The New York Racing Association and the state Gaming Commission, who act independently of one another, have not openly discussed the decision-making process that led to Swiss Skydiver and McPeek’s other horses being put off in the entry process. That led to Mollica’s formal demand for a hearing and an explanation.
It was just another obstacle in a year full of them for Swiss Skydiver. That is not necessarily a calendar year, either.
After she became just the sixth filly to win the Preakness, she stumbled out of the gate at the 2020 Breeders’ Cup Distaff and finished a distant seventh to Monomoy Girl. Both still ended up with Eclipse Awards for their age groups.
Swiss Skydiver’s 4-year-old campaign began last winter with an impressive victory in the Beholder Mile (G1) at Santa Anita. Then she looked flat at Oaklawn finishing third to Letruska and Monomoy Girl in the Apple Blossom.
“She had had what we felt was a minor infection a little behind the ankle on the Sunday prior to the Apple Blossom,” McPeek said. “We treated her with a light antibiotic thinking that would draw it down, and then Monday was worse. So we treated her with a more aggressive antibiotic. By Tuesday it had gone down. I basically made the decision to go, and in hindsight I wished I hadn’t. I’ll take the bullet there.”
McPeek tried two more times since to start Swiss Skydiver. She was supposed to go June 5 in the Ogden Phipps (G1) on the Belmont Stakes undercard. That would have given her another shot at Letruska, who wound up winning the race. But Swiss Skydiver was sidelined.
“She had a little shipping fever going (from Kentucky) to New York,” McPeek said.
Then came the quarantine, which kept Swiss Skydiver out of the Shuvee Stakes (G3) on July 25, when she would have been heavily favored against a field that is not nearly as loaded as the one Saturday that features high-stepping males like Knicks Go, Maxfield and Silver State.
“Look, last year the ball bounced our way every step of it,” McPeek said. “To expect that to happen every year is unreasonable. This is always a game of adjustments. When horses are right and things go right, there’s a lot of ways to lose a race and only one way to win one. She’s had a little adversity this year. It’s nothing major. Now it’s time to get back on track.”
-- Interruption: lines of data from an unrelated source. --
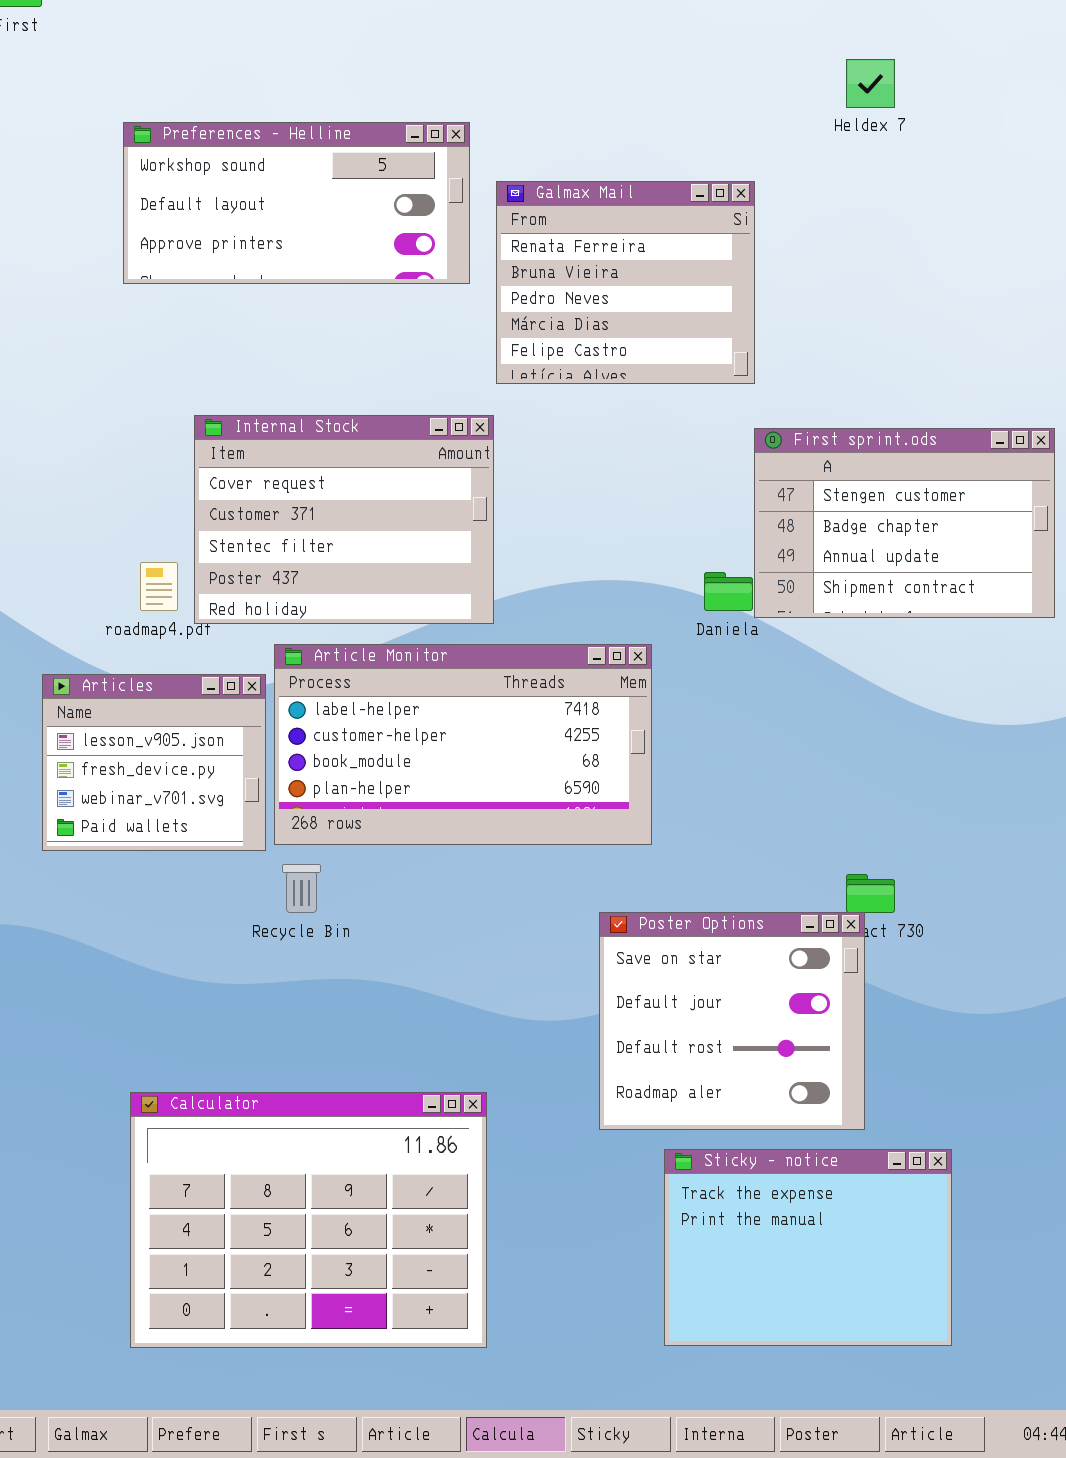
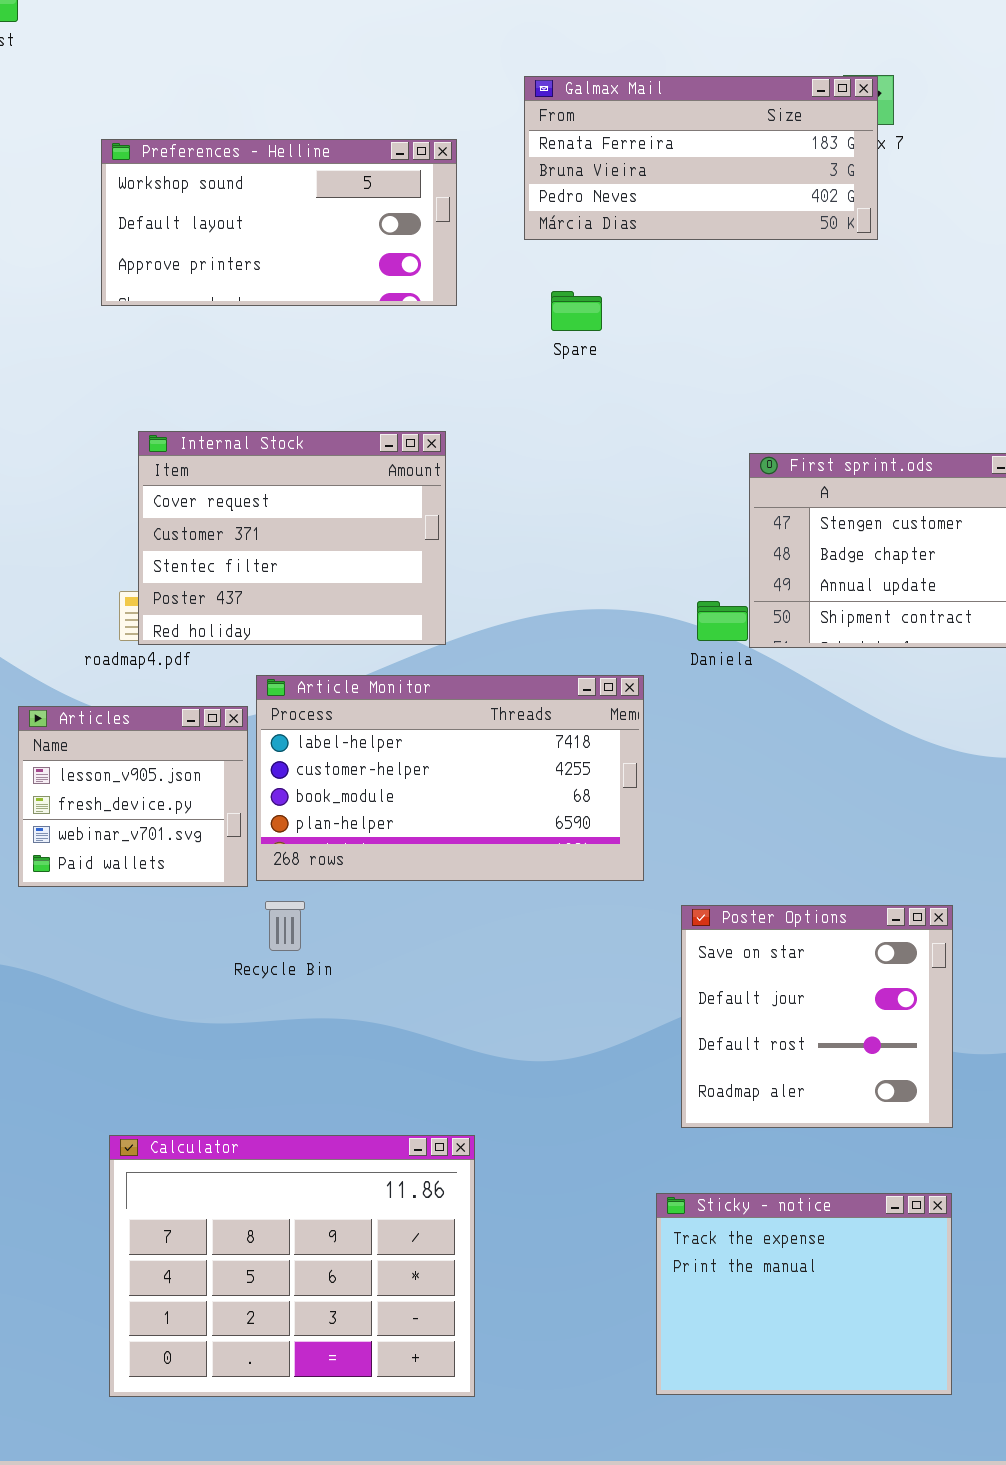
Galmax Mail: [496,181,755,384] -> [524,76,878,240], moved, resized
Internal Stock: [194,415,494,624] -> [138,431,446,645], moved
Poster Options: [599,912,865,1130] -> [681,905,953,1128], moved

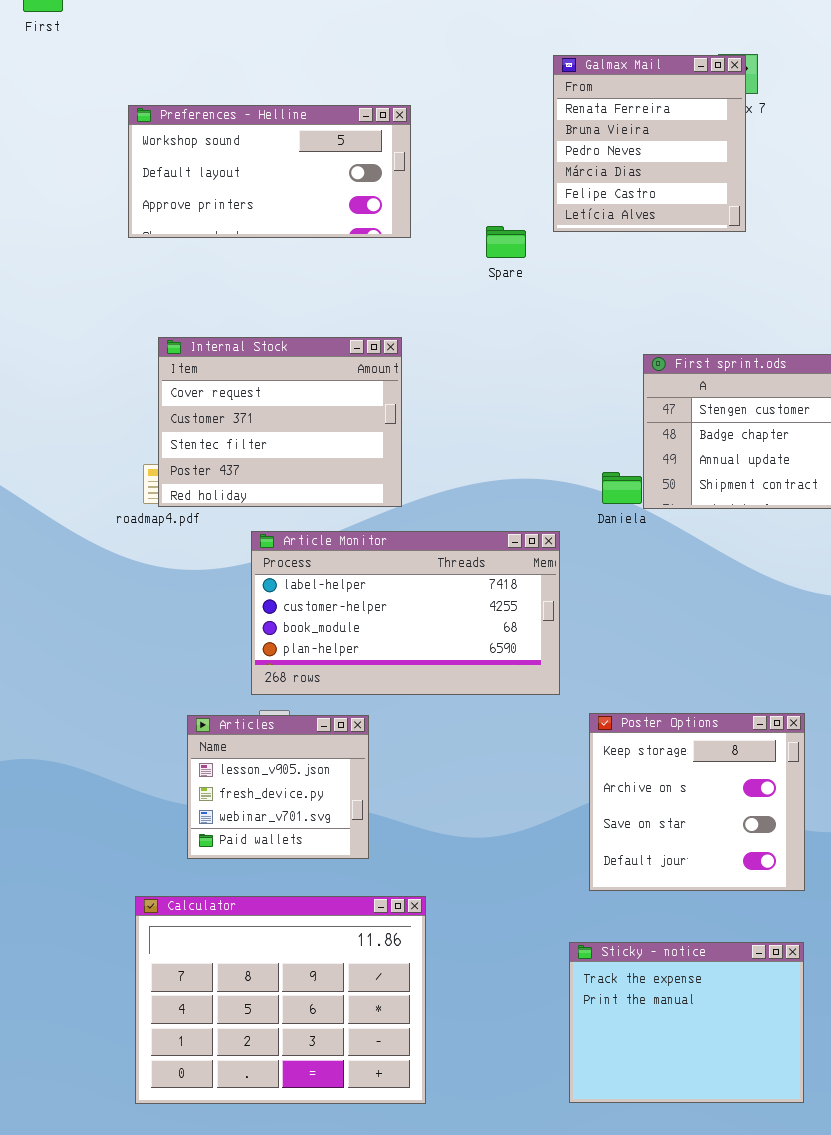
Galmax Mail: [524,76,878,240] -> [553,55,746,232], resized
Articles: [18,706,248,887] -> [187,715,369,859], moved
Poster Options: [681,905,953,1128] -> [589,713,805,891], scrolled up 2 rows

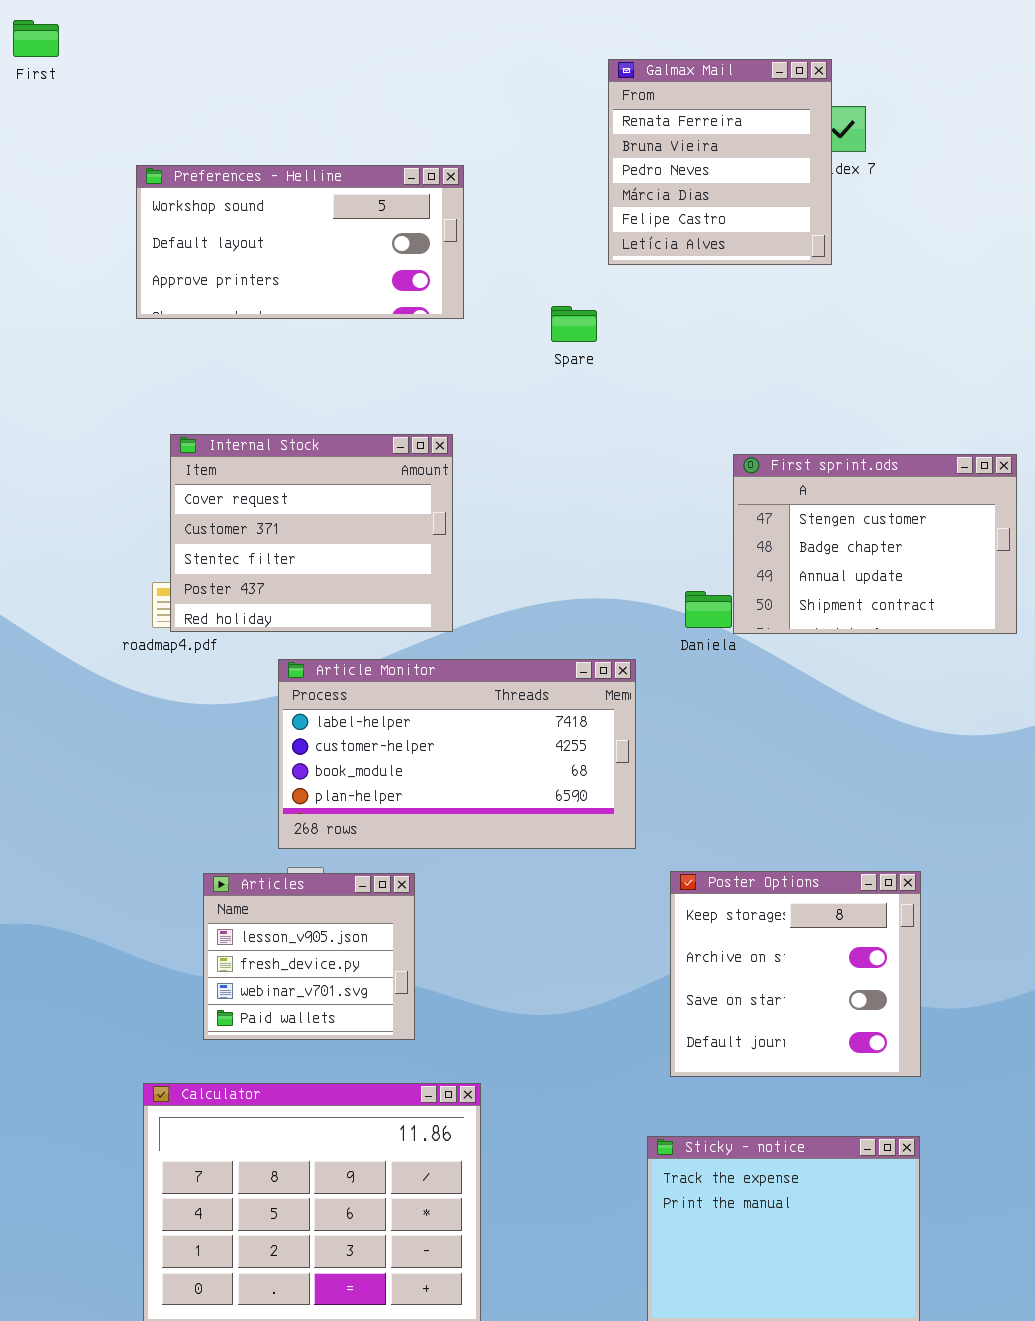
Galmax Mail: [553,55,746,232] -> [608,59,832,265], moved

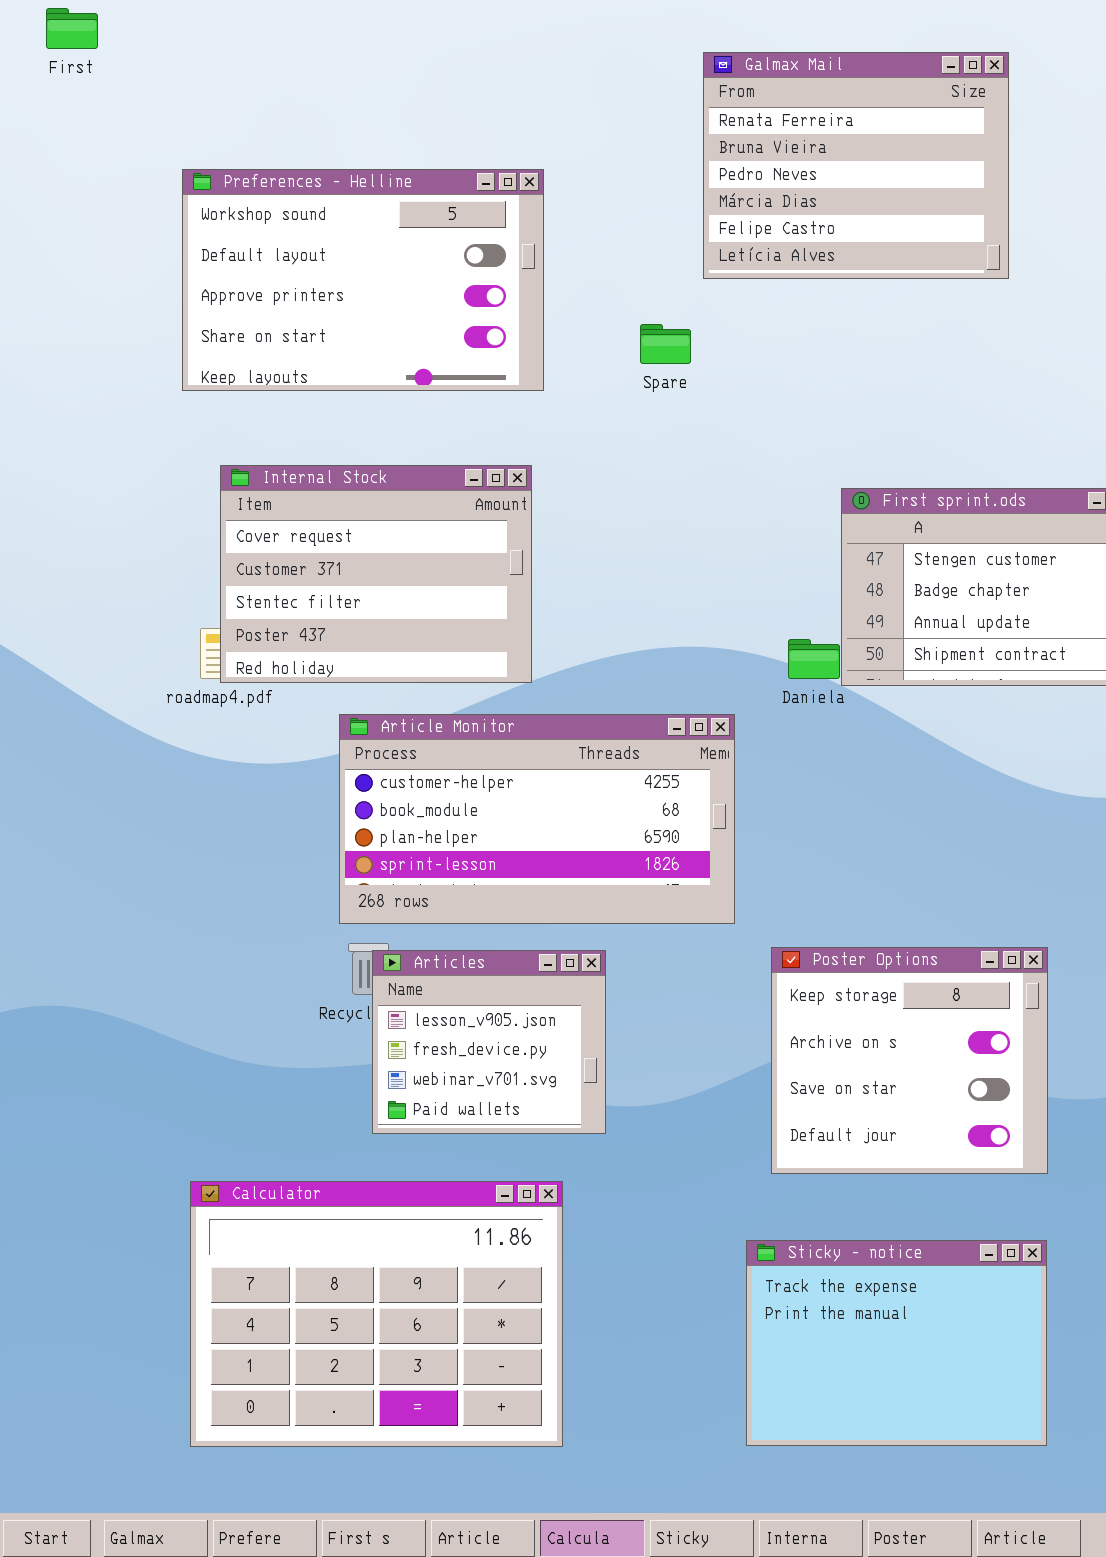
Galmax Mail: [608,59,832,265] -> [703,52,1009,279], resized
Preferences - Helline: [136,165,464,319] -> [182,169,544,391], resized
Article Monitor: [278,659,636,849] -> [339,714,735,924], scrolled down 1 row
Articles: [203,873,415,1040] -> [372,950,606,1134], moved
The same applies to other McPeek horses who were caught in the swirl of the quarantine.
* After being denied entry into the Jim Dandy (G2) last weekend, Ohio Derby (G3) runner-up King Fury switches to the turf for Saturday’s Saratoga Derby (G1) as a prep for his return to the dirt Aug. 28 in the Travers (G1).
* When his three-time graded-stakes winner Crazy Beautiful had to do an about-face last month from the Coaching Club American Oaks (G1), McPeek nominated her for the Alabama (G1) on Aug. 21.
* On the bench for four months, Grade 1-winning filly Simply Ravishing was being targeted for a New York Stallion Series race Wednesday. She, too, has been re-aimed for the Alabama.
“It’s tested our patience,” McPeek said. “No question.”
Who knows how these rewritten plans will work out? Take Swiss Skydiver. If she were to win the Whitney, she could then impress in the Jockey Club Gold Cup. Then the Breeders’ Cup Classic rather than the Distaff could be in the cards.
This could be the best move McPeek never made.
“It could be interesting if it works out that way,” he said. “She’s doing super. She’s here in Saratoga, and she’s won here. Let’s see what she can do against the boys. It’s certainly a track that she’s familiar with. And she’s ready.”